Asia to rewrite oil products trading map
Asia to rewrite oil products trading map
SINGAPORE (Reuters): A huge build-up in refinery capacity in Asia is set to rewrite the oil trading map for the region during the next few years, analysts say.
Demand will eventually pick up to absorb the extra supply, but in the meantime Asian buyers of oil products will have a stronger negotiating position in determining prices than ever before.
Traditionally, Asian buyers have scrambled to get enough supplies of both crude and products, giving the sell side of the market the upper hand in price negotiations.
But for the next few years the tables will turn as far as oil products are concerned.
Analysts are split on whether products supply to Asia will be in surplus overall in 2000 and 2001, or even for longer, but Asia will either have the narrowest ever deficit or its first surplus.
Credit Suisse First Boston forecasts Asia would have a net surplus in 2000 of 133,000 bpd, swinging back to a deficit in 2001 of 226,000 bpd.
Analysts estimate Asian refinery capacity will grow more than two million bpd in 1999 and 2000, half the growth coming from India.
Kang Wu, an analyst at the Hawaii-based East-West Center, said China was expected to raise refinery capacity 646,000 bpd between 1998 and the end of 2000.
By early 2001, Formosa Petrochemical Corp.'s 450,000 bpd refinery will be running. The first of three 150,000 bpd crude distillation units is due up this December.
Traditionally, sellers have courted big volume demand countries like India, China and Japan -- which combined guzzle more than half of Asia's product consumption of 18.4 million bpd.
Modest growth in these centers represent big volume business.
But by the middle of next year India will effectively be out of the major league of importers.
Analysts estimate that in 2000/2001, import demand will be tiny given the new refinery capacity. The government expects a 270,000 bpd surplus in 2001/2002 (April-March).
Japan's oil demand growth, like its economy, is stagnant and with refineries running at 75 percent utilization there is capacity to absorb an increase in demand, if and when it occurs.
That leaves China as the only main growth area in the next few years.
But while oil traders might seek to ramp up business with the giant oil consumer, the country's domestic oil priorities rule out major product import growth for the next few years.
It has an import ban on diesel and gasoline in place. That may crumble in the pursuit of entry to the World Trade Organization (WTO), but Chinese industry sources and analysts said the government would seek concessions to maintain its import quota system to control the flow of imports.
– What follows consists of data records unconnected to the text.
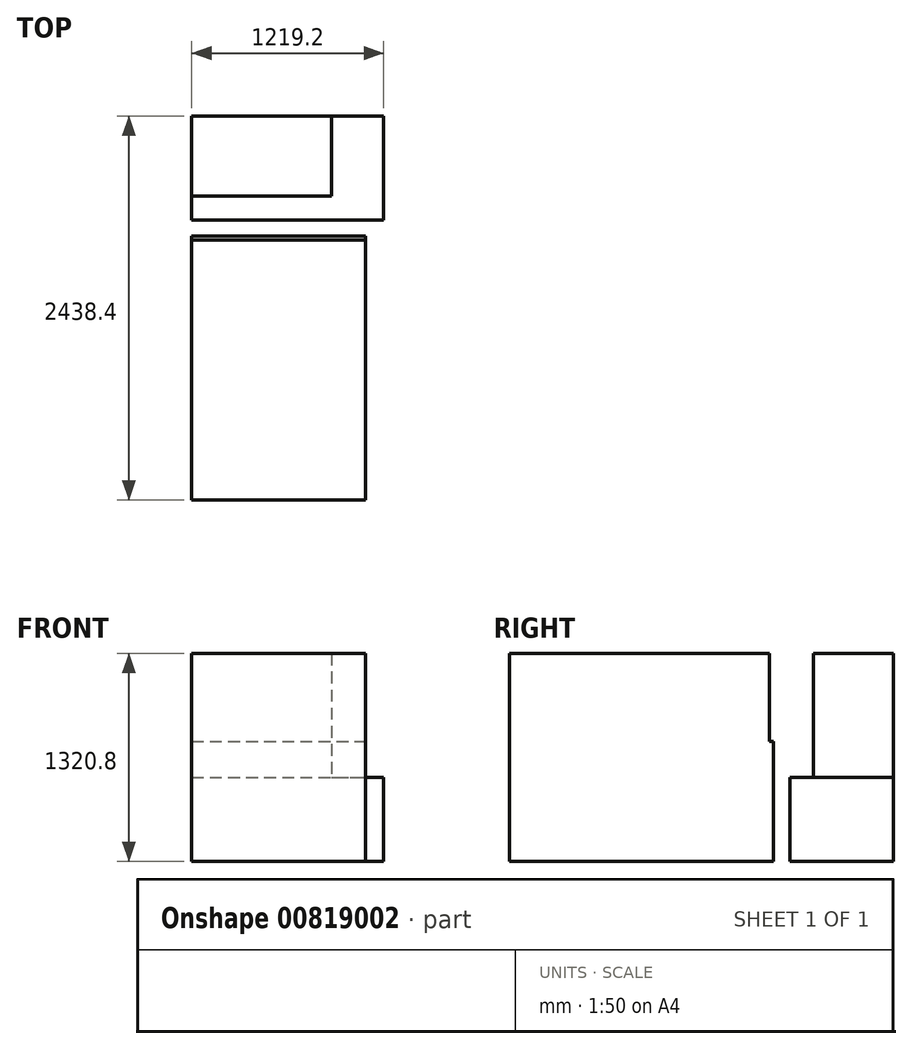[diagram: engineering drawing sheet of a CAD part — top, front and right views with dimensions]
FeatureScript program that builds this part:
annotation { "Feature Type Name" : "Feature", "Feature Type Description" : "" }
export const myFeature = defineFeature(function(context is Context, id is Id, definition is map)
    precondition{}
    {
        {
            var Q0;
            Q0=qCreatedBy(makeId("Top.planeOp"),FACE);
            var sketch = newSketch(context, id + "F0", { "sketchPlane" : qUnion([Q0])});
            skLineSegment(sketch, "E0.bottom", {"start": v(0, 0) * mm, "end": v(1422.4, 0) * mm});
            skLineSegment(sketch, "E0.top", {"start": v(0, 2438.4) * mm, "end": v(1422.4, 2438.4) * mm});
            skLineSegment(sketch, "E0.left", {"start": v(0, 0) * mm, "end": v(0, 2438.4) * mm});
            skLineSegment(sketch, "E0.right", {"start": v(1422.4, 0) * mm, "end": v(1422.4, 2438.4) * mm});
            skSolve(sketch);
        }
        {
            var Q0;
            Q0=makeQuery(id+"F0.imprint","IMPRINT",FACE,{"disambiguationData":[TD([[makeQuery(id+"F0.imprint","IMPRINT",EDGE,{"derivedFrom":sQuery(id+"F0.wireOp",EDGE,"E0.bottom")}),1.0]])]});
            var sketch = newSketch(context, id + "F1", { "sketchPlane" : qUnion([Q0])});
            skLineSegment(sketch, "E1.bottom", {"start": v(0, 0) * mm, "end": v(1104.9, 0) * mm});
            skLineSegment(sketch, "E1.top", {"start": v(0, 1676.4) * mm, "end": v(1104.9, 1676.4) * mm});
            skLineSegment(sketch, "E1.left", {"start": v(0, 0) * mm, "end": v(0, 1676.4) * mm});
            skLineSegment(sketch, "E1.right", {"start": v(1104.9, 0) * mm, "end": v(1104.9, 1676.4) * mm});
            skSolve(sketch);
        }
        {
            var Q0;
            Q0=makeQuery(id+"F1.imprint","IMPRINT",FACE,{"disambiguationData":[TD([[makeQuery(id+"F1.imprint","IMPRINT",EDGE,{"derivedFrom":sQuery(id+"F1.wireOp",EDGE,"E1.bottom")}),1.0]])]});
            extrude(context, id + "F2", {"entities" : qUnion([Q0]), "depth" : 762 * mm, "offsetDistance" : 25.4 * mm});
        }
        {
            var Q0;
            Q0=makeQuery(id+"F2.opExtrude","CAP_FACE",FACE,{"disambiguationData":[OSD([sQuery(id+"F1.wireOp",EDGE,"E1.bottom"),sQuery(id+"F1.wireOp",EDGE,"E1.top"),sQuery(id+"F1.wireOp",EDGE,"E1.left"),sQuery(id+"F1.wireOp",EDGE,"E1.right")])],"isStart":false});
            var sketch = newSketch(context, id + "F3", { "sketchPlane" : qUnion([Q0])});
            skLineSegment(sketch, "E2.bottom", {"start": v(0, 0) * mm, "end": v(1117.6, 0) * mm});
            skLineSegment(sketch, "E2.top", {"start": v(0, 1651) * mm, "end": v(1117.6, 1651) * mm});
            skLineSegment(sketch, "E2.left", {"start": v(0, 0) * mm, "end": v(0, 1651) * mm});
            skLineSegment(sketch, "E2.right", {"start": v(1117.6, 0) * mm, "end": v(1117.6, 1651) * mm});
            skSolve(sketch);
        }
        {
            var Q0;
            {var subQ0=sQuery(id+"F3.wireOp",EDGE,"E2.left");Q0=makeQuery(id+"F3.imprint","IMPRINT",FACE,{"disambiguationData":[TD([[makeQuery(id+"F3.imprint","IMPRINT",EDGE,{"derivedFrom":subQ0}),-1.0]])]});}
            extrude(context, id + "F4", {"entities" : qUnion([Q0]), "operationType" : NewBodyOperationType.ADD, "depth" : 558.8 * mm, "offsetDistance" : 25.4 * mm});
        }
        {
            var Q0;
            Q0=makeQuery(id+"F0.imprint","IMPRINT",FACE,{"disambiguationData":[TD([[makeQuery(id+"F0.imprint","IMPRINT",EDGE,{"derivedFrom":sQuery(id+"F0.wireOp",EDGE,"E0.bottom")}),1.0]])]});
            var sketch = newSketch(context, id + "F5", { "sketchPlane" : qUnion([Q0])});
            skLineSegment(sketch, "E3.bottom", {"start": v(0, 2439.54) * mm, "end": v(1219.2, 2439.54) * mm});
            skLineSegment(sketch, "E3.top", {"start": v(0, 1779.14) * mm, "end": v(1219.2, 1779.14) * mm});
            skLineSegment(sketch, "E3.left", {"start": v(0, 2439.54) * mm, "end": v(0, 1779.14) * mm});
            skLineSegment(sketch, "E3.right", {"start": v(1219.2, 2439.54) * mm, "end": v(1219.2, 1779.14) * mm});
            skSolve(sketch);
        }
        {
            var Q0;
            {var subQ0=sQuery(id+"F5.wireOp",EDGE,"E3.top");Q0=makeQuery(id+"F5.imprint","IMPRINT",FACE,{"disambiguationData":[TD([[makeQuery(id+"F5.imprint","IMPRINT",EDGE,{"derivedFrom":subQ0}),1.0]])]});}
            extrude(context, id + "F6", {"entities" : qUnion([Q0]), "depth" : 533.4 * mm, "offsetDistance" : 25.4 * mm});
        }
        {
            var Q0;
            Q0=makeQuery(id+"F6.opExtrude","CAP_FACE",FACE,{"disambiguationData":[OSD([sQuery(id+"F0.wireOp",EDGE,"E0.top"),sQuery(id+"F5.wireOp",EDGE,"E3.top"),sQuery(id+"F5.wireOp",EDGE,"E3.left"),sQuery(id+"F5.wireOp",EDGE,"E3.right")])],"isStart":false});
            var sketch = newSketch(context, id + "F7", { "sketchPlane" : qUnion([Q0])});
            skLineSegment(sketch, "E4.bottom", {"start": v(0, 2438.4) * mm, "end": v(889, 2438.4) * mm});
            skLineSegment(sketch, "E4.top", {"start": v(0, 1930.4) * mm, "end": v(889, 1930.4) * mm});
            skLineSegment(sketch, "E4.left", {"start": v(0, 2438.4) * mm, "end": v(0, 1930.4) * mm});
            skLineSegment(sketch, "E4.right", {"start": v(889, 2438.4) * mm, "end": v(889, 1930.4) * mm});
            skSolve(sketch);
        }
        {
            var Q0;
            Q0=makeQuery(id+"F7.imprint","IMPRINT",FACE,{"disambiguationData":[TD([[makeQuery(id+"F7.imprint","IMPRINT",EDGE,{"derivedFrom":sQuery(id+"F7.wireOp",EDGE,"E4.bottom")}),-1.0]])]});
            extrude(context, id + "F8", {"entities" : qUnion([Q0]), "operationType" : NewBodyOperationType.ADD, "depth" : 787.4 * mm, "offsetDistance" : 25.4 * mm});
        }
    });
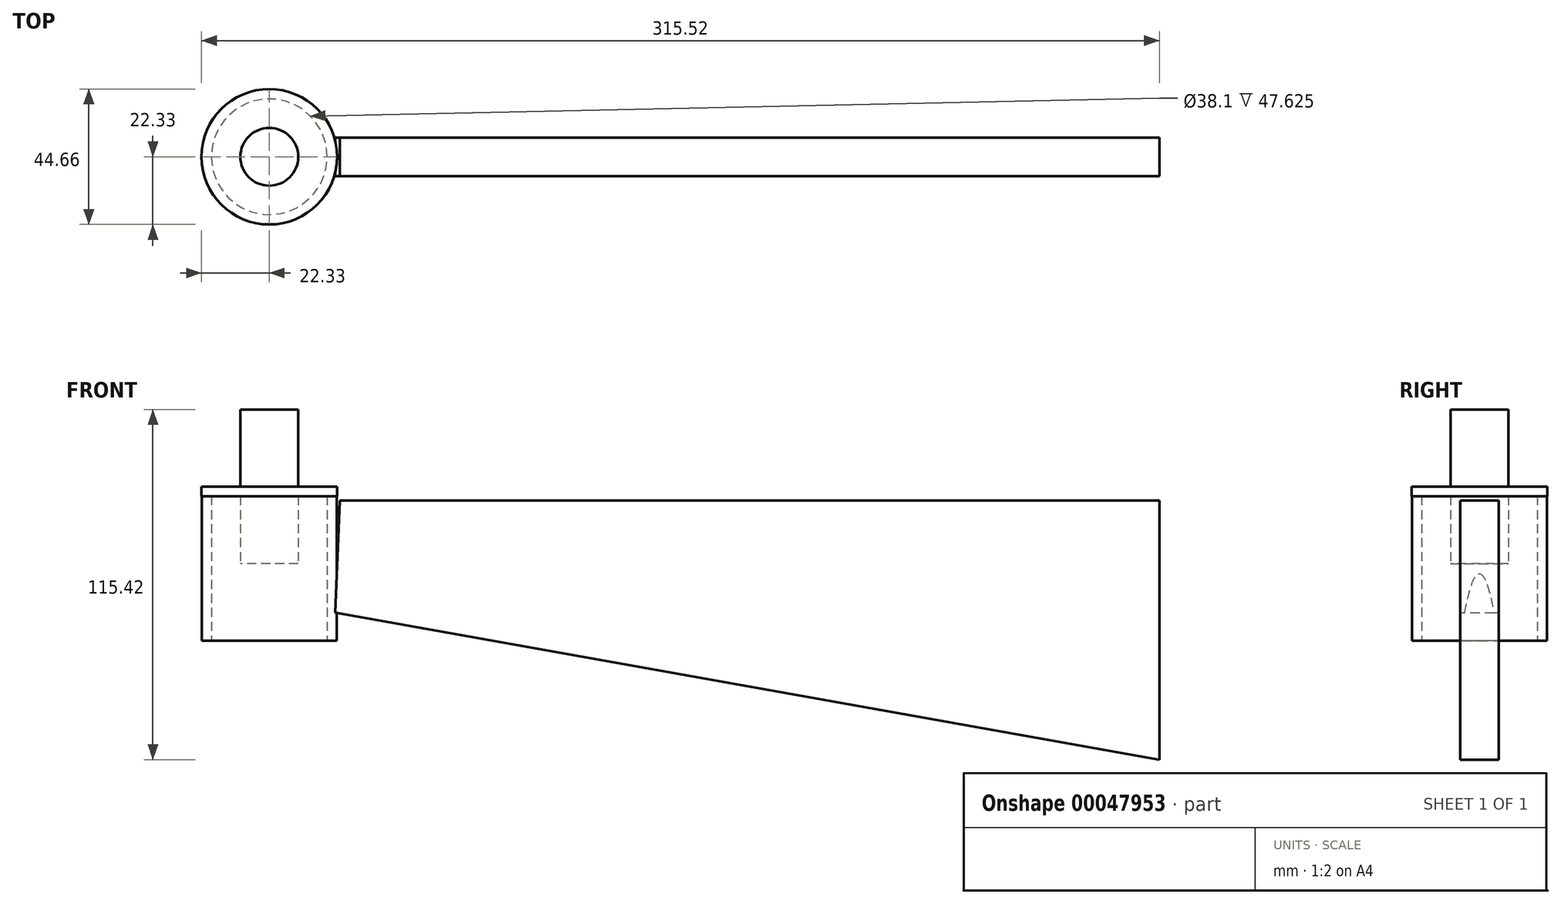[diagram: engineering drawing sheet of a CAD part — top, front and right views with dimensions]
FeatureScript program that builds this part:
annotation { "Feature Type Name" : "Feature", "Feature Type Description" : "" }
export const myFeature = defineFeature(function(context is Context, id is Id, definition is map)
    precondition{}
    {
        {
            var Q0;
            Q0=qCreatedBy(makeId("Top.planeOp"),FACE);
            var sketch = newSketch(context, id + "F0", { "sketchPlane" : qUnion([Q0])});
            skCircle(sketch, "E0", {"center": v(0, 0) * mm, "radius": 19.05 * mm});
            skCircle(sketch, "E1", {"center": v(0, 0) * mm, "radius": 22.23 * mm});
            skSolve(sketch);
        }
        {
            var Q0;
            Q0 = qSketchRegion(id + "F0", true);
            extrude(context, id + "F1", {"entities" : qUnion([Q0]), "depth" : 47.62 * mm});
        }
        {
            var Q0;
            Q0=makeQuery(id+"F1.opExtrude","CAP_FACE",FACE,{"disambiguationData":[OSD([sQuery(id+"F0.wireOp",EDGE,"E0"),sQuery(id+"F0.wireOp",EDGE,"E1")])],"isStart":false});
            var sketch = newSketch(context, id + "F2", { "sketchPlane" : qUnion([Q0])});
            skCircle(sketch, "E2", {"center": v(0, 0) * mm, "radius": 22.33 * mm});
            skSolve(sketch);
        }
        {
            var Q0;
            Q0 = qSketchRegion(id + "F2", true);
            extrude(context, id + "F3", {"entities" : qUnion([Q0]), "operationType" : NewBodyOperationType.ADD, "depth" : 3.17 * mm});
        }
        {
            var Q0;
            Q0=makeQuery(id+"F3.opExtrude","CAP_FACE",FACE,{"disambiguationData":[OSD([sQuery(id+"F2.wireOp",EDGE,"E2")])],"isStart":false});
            var sketch = newSketch(context, id + "F4", { "sketchPlane" : qUnion([Q0])});
            skCircle(sketch, "E3", {"center": v(0, 0) * mm, "radius": 9.53 * mm});
            skSolve(sketch);
        }
        {
            var Q0;
            Q0 = qSketchRegion(id + "F4", true);
            extrude(context, id + "F5", {"entities" : qUnion([Q0]), "operationType" : NewBodyOperationType.ADD, "depth" : 25.4 * mm, "hasSecondDirection" : true, "secondDirectionOppositeDirection" : true, "secondDirectionDepth" : 25.4 * mm});
        }
        {
            var Q0;
            Q0=qCreatedBy(makeId("Front.planeOp"),FACE);
            var sketch = newSketch(context, id + "F6", { "sketchPlane" : qUnion([Q0])});
            skLineSegment(sketch, "E4", {"start": v(23.21, 46.23) * mm, "end": v(293.19, 46.23) * mm});
            skLineSegment(sketch, "E5", {"start": v(293.19, 46.23) * mm, "end": v(293.19, -39.23) * mm});
            skLineSegment(sketch, "E6", {"start": v(293.19, -39.23) * mm, "end": v(21.7, 9.17) * mm});
            skLineSegment(sketch, "E7", {"start": v(21.7, 9.17) * mm, "end": v(23.21, 46.23) * mm});
            skSolve(sketch);
        }
        {
            var Q0;
            Q0 = qSketchRegion(id + "F6", true);
            extrude(context, id + "F7", {"entities" : qUnion([Q0]), "operationType" : NewBodyOperationType.ADD, "depth" : 6.35 * mm, "hasSecondDirection" : true, "secondDirectionOppositeDirection" : true, "secondDirectionDepth" : 6.35 * mm});
        }
    });
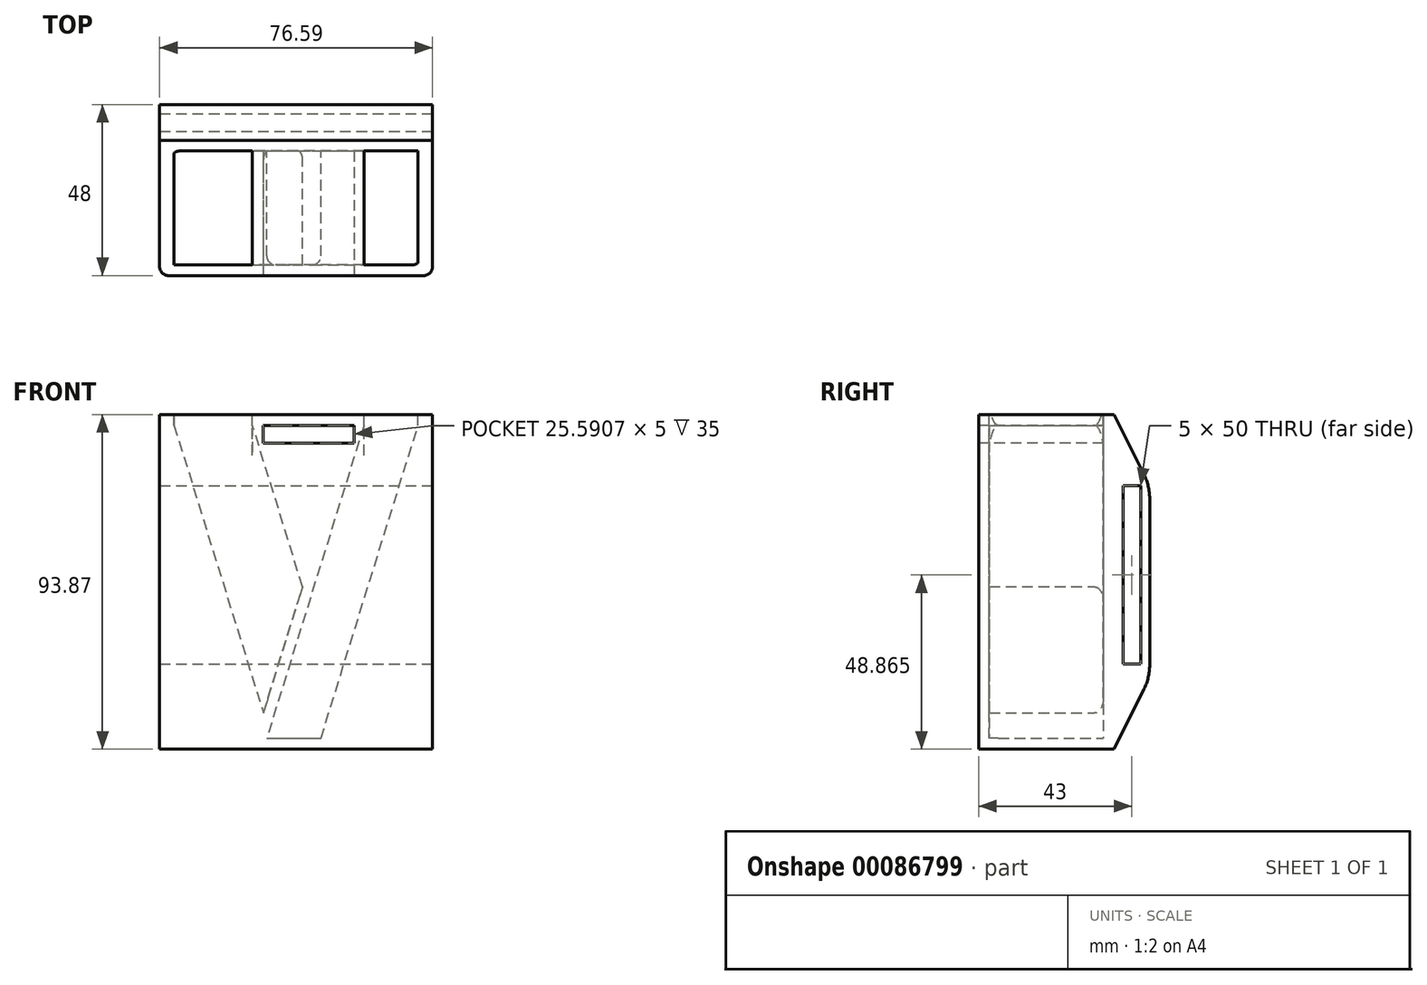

"The quota system will stay for another three to five years," a high-ranking official with Sinopec said.
If anything, the overall volume of China's imports is shrinking. The diesel ban saw diesel imports fall to 61,000 bpd in 1998 versus 123,000 in 1997.
Between January and the end of July, the rate of China's diesel imports slumped again to just 7,300 bpd, down 93 percent from the same period in 1998.
Sinopec and CNPC are seeking a government mandate to produce more fuel oil, which would displace imports. Fuel oil imports represent around 75 percent of China's annual imports of some 20 million tons, or 400,000 bpd.
This leaves the sell-side of the market -- comfortable for decades with constant demand growth -- with some painful adjustments, analysts said.
Asian oil product demand in the next few years will be driven more by the niche markets. With little demand to drive price competition, a seller will have to compete by shedding costs or being first with finding sales opportunities.
"The ability to survive will come down more and more to the skill of a company's chartering manager or shipping broker. It will be a question of how much extra cents per barrel you can squeeze on the shipping side," said Tom James, an independent energy consultant and chairman of SwapNet, a trading system.
Arbitrage opportunities to sell oil products to other regions will be critical, particularly for the Middle East which sends most oil exports to Asia and traditionally dominated the India market.
Oil majors and big trading companies, with their global presence, have a natural advantage. It will be essential for others to enter into marketing tie-ups, or open offices around the world to ensure global cover, analysts said.
"Any real trading opportunities could well be on the arbitrage side," James said.